## Problem requirements
Please check these three statements against the review of Star! and answer yes or no for each, quoting the words from the review that decide it: (a) Gertrude Lawrence died in 1952. (b) Noel Coward is played by Michael Craig. (c) Richard Aldrich is a military officer.

## Passage shown
[Start of section]

Sunday, August 4, 2024

Star! (1968) A Review


STAR!

This review is part of the Summer Under the Stars Blogathon. Today's star is Julie Andrews.

When people hear the name "Gertrude Lawrence", they think...nothing. Unless you are deeply versed in Broadway history, I think the name "Gertrude Lawrence" will elicit puzzled looks. Star! wants to make the case that Gertrude Lawrence was this legendary figure that will be remembered long after her death in 1952 at the relatively young age of 54. Star! fails spectacularly in that effort, succeeding only in being long, boring and at times thoroughly jumbled.  

Using the framing device of a faux-documentary film to tell our story, Star! follows the rise and rise of Gertrude Lawrence (Julie Andrews). Starting out as a Clapham urchin, daughter of a vaudevillian who has little interest in her, Gertrude stumbles, tumbles and schemes her way from the chorus line in second-rate shows to being the biggest star of the West End. With her frenemy Noel Coward (David Massey) by her side issuing a mix of quips, comforts and stage work for our chanteuse, Gertrude is wined and dined by a variety of men. There's Sir Anthony Spencer (Michael Craig), a military officer. Once Lawrence hits America, there is the romance with infatuated fanboy Charles Fraser (Robert Reed). Later on, American banker and later stage producer Richard Aldrich (Richard Crenna) woos our living legend.

[End of section]

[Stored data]

[Start of section]

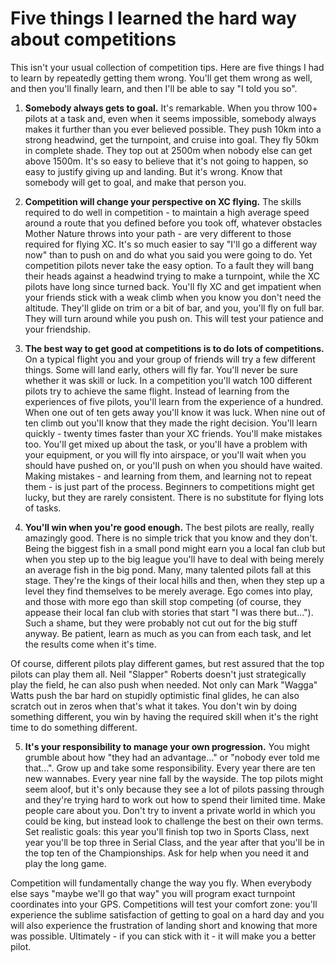Five things I learned the hard way about competitions
=====================================================

This isn't your usual collection of competition tips. Here are five things I had to learn by repeatedly getting them wrong. You'll get them wrong as well, and then you'll finally learn, and then I'll be able to say "I told you so".

1. **Somebody always gets to goal.** It's remarkable. When you throw 100+ pilots at a task and, even when it seems impossible, somebody always makes it further than you ever believed possible. They push 10km into a strong headwind, get the turnpoint, and cruise into goal. They fly 50km in complete shade. They top out at 2500m when nobody else can get above 1500m. It's so easy to believe that it's not going to happen, so easy to justify giving up and landing. But it's wrong. Know that somebody will get to goal, and make that person you.

2. **Competition will change your perspective on XC flying.** The skills required to do well in competition - to maintain a high average speed around a route that you defined before you took off, whatever obstacles Mother Nature throws into your path - are very different to those required for flying XC. It's so much easier to say "I'll go a different way now" than to push on and do what you said you were going to do. Yet competition pilots never take the easy option. To a fault they will bang their heads against a headwind trying to make a turnpoint, while the XC pilots have long since turned back. You'll fly XC and get impatient when your friends stick with a weak climb when you know you don't need the altitude. They'll glide on trim or a bit of bar, and you, you'll fly on full bar. They will turn around while you push on. This will test your patience and your friendship.

3. **The best way to get good at competitions is to do lots of competitions.** On a typical flight you and your group of friends will try a few different things. Some will land early, others will fly far. You'll never be sure whether it was skill or luck. In a competition you'll watch 100 different pilots try to achieve the same flight. Instead of learning from the experiences of five pilots, you'll learn from the experience of a hundred. When one out of ten gets away you'll know it was luck. When nine out of ten climb out you'll know that they made the right decision. You'll learn quickly - twenty times faster than your XC friends. You'll make mistakes too. You'll get mixed up about the task, or you'll have a problem with your equipment, or you will fly into airspace, or you'll wait when you should have pushed on, or you'll push on when you should have waited. Making mistakes - and learning from them, and learning not to repeat them - is just part of the process. Beginners to competitions might get lucky, but they are rarely consistent. There is no substitute for flying lots of tasks.

4. **You'll win when you're good enough.** The best pilots are really, really amazingly good. There is no simple trick that you know and they don't. Being the biggest fish in a small pond might earn you a local fan club but when you step up to the big league you'll have to deal with being merely an average fish in the big pond. Many, many talented pilots fall at this stage. They're the kings of their local hills and then, when they step up a level they find themselves to be merely average. Ego comes into play, and those with more ego than skill stop competing (of course, they appease their local fan club with stories that start "I was there but..."). Such a shame, but they were probably not cut out for the big stuff anyway. Be patient, learn as much as you can from each task, and let the results come when it's time.

  Of course, different pilots play different games, but rest assured that the top pilots can play them all. Neil "Slapper" Roberts doesn't just strategically play the field, he can also push when needed. Not only can Mark "Wagga" Watts push the bar hard on stupidly optimistic final glides, he can also scratch out in zeros when that's what it takes. You don't win by doing something different, you win by having the required skill when it's the right time to do something different.

5. **It's your responsibility to manage your own progression.** You might grumble about how "they had an advantage..." or "nobody ever told me that...". Grow up and take some responsibility. Every year there are ten new wannabes. Every year nine fall by the wayside. The top pilots might seem aloof, but it's only because they see a lot of pilots passing through and they're trying hard to work out how to spend their limited time. Make people care about you. Don't try to invent a private world in which you could be king, but instead look to challenge the best on their own terms. Set realistic goals: this year you'll finish top two in Sports Class, next year you'll be top three in Serial Class, and the year after that you'll be in the top ten of the Championships. Ask for help when you need it and play the long game.

Competition will fundamentally change the way you fly. When everybody else says "maybe we'll go that way" you will program exact turnpoint coordinates into your GPS. Competitions will test your comfort zone: you'll experience the sublime satisfaction of getting to goal on a hard day and you will also experience the frustration of landing short and knowing that more was possible. Ultimately - if you can stick with it - it will make you a better pilot.


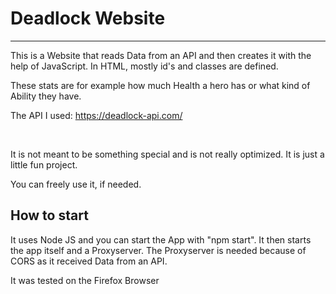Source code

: # Deadlock Website
---
This is a Website that reads Data from an API and then creates it with the help of JavaScript. In HTML, mostly id's and classes are defined.

These stats are for example how much Health a hero has or what kind of Ability they have.

The API I used: https://deadlock-api.com/

<br>

It is not meant to be something special and is not really optimized. It is just a little fun project.

You can freely use it, if needed.

## How to start
It uses Node JS and you can start the App with "npm start".
It then starts the app itself and a Proxyserver. The Proxyserver is needed because of CORS as it received Data from an API.

It was tested on the Firefox Browser
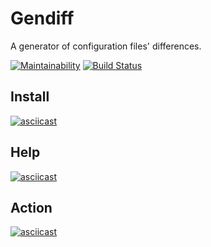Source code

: # Gendiff
A generator of configuration files' differences.

[![Maintainability](https://api.codeclimate.com/v1/badges/a6c7ac3ac382b15676a0/maintainability)](https://codeclimate.com/github/badcookie/hexlet-gendiff/maintainability)
[![Build Status](https://travis-ci.org/badcookie/gendiff.svg?branch=master)](https://travis-ci.org/badcookie/gendiff)

## Install
[![asciicast](https://asciinema.org/a/dxSexVAUpSiobRa94q3SOafTm.svg)](https://asciinema.org/a/dxSexVAUpSiobRa94q3SOafTm)

## Help
[![asciicast](https://asciinema.org/a/loM3todDGoTgQhmBhfh3NqGdM.svg)](https://asciinema.org/a/loM3todDGoTgQhmBhfh3NqGdM)

## Action
[![asciicast](https://asciinema.org/a/QuoYqaQqf32s7tsFF5WNvQfuW.svg)](https://asciinema.org/a/QuoYqaQqf32s7tsFF5WNvQfuW)

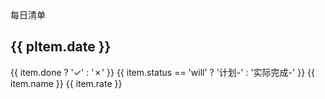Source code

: <script setup>
import { 
  month5,
  month6,
  month11,
  month12,
  month202509
} from './days/index.ts'
</script>

<div :class="$style.special_text">
  每日清单
</div>

<div
  v-for="(pItem, index) in [...month202509, ...month12, ...month11, ...month6, ...month5]"
  :key="index" 
>

## {{ pItem.date }}

<div
  :class="$style.flex"
  v-for="(item, index) in pItem.child"
  :key="index"
  :id="pItem.date"
>
  <span :class="[$style.common,item.done ? $style.actived : $style.noActive ]">{{ item.done ? '✓' : '✗' }}</span>
  <span :class="item.status == 'will' ? $style.will : $style.achive">{{ item.status == 'will' ? '计划-' : '实际完成-' }}</span>
  <span >{{ item.name }}</span>
   <span v-if="item.rate" :class="$style.rate">{{ item.rate }}</span>
</div>
</div>

<style module>
.special_text {
  color: #FFC107; 
  font-size: 40px;  
  padding: 20px 0;
}
.noActive {
  background: #efe3e3;
  color: #E91E63;
}

.actived {
  background: #4CAF50;
}

.common {
  display: inline-flex;
  width: 20px;
  height: 20px;
  border-radius: 4px;
  margin-right: 10px;
  align-items: center;
  padding: 6px;
  justify-content: center;
  font-size: 16px;
  font-weight: bold;
}

.flex {
  display: flex;
  align-items: center;
  margin-bottom: 15px;
}

.will {
  font-size: 25px;
  color: #E91E63;
}

.achive {
  font-size: 25px;
  color: #4CAF50;
}

.rate {
  font-size: 25px;
  color: #0c72e6;
}
</style>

[End of section]

## Answer box
(a) Yes: "her death in 1952 at the relatively young age of 54"
(b) No: "Noel Coward (David Massey)"
(c) No: "American banker and later stage producer Richard Aldrich (Richard Crenna)"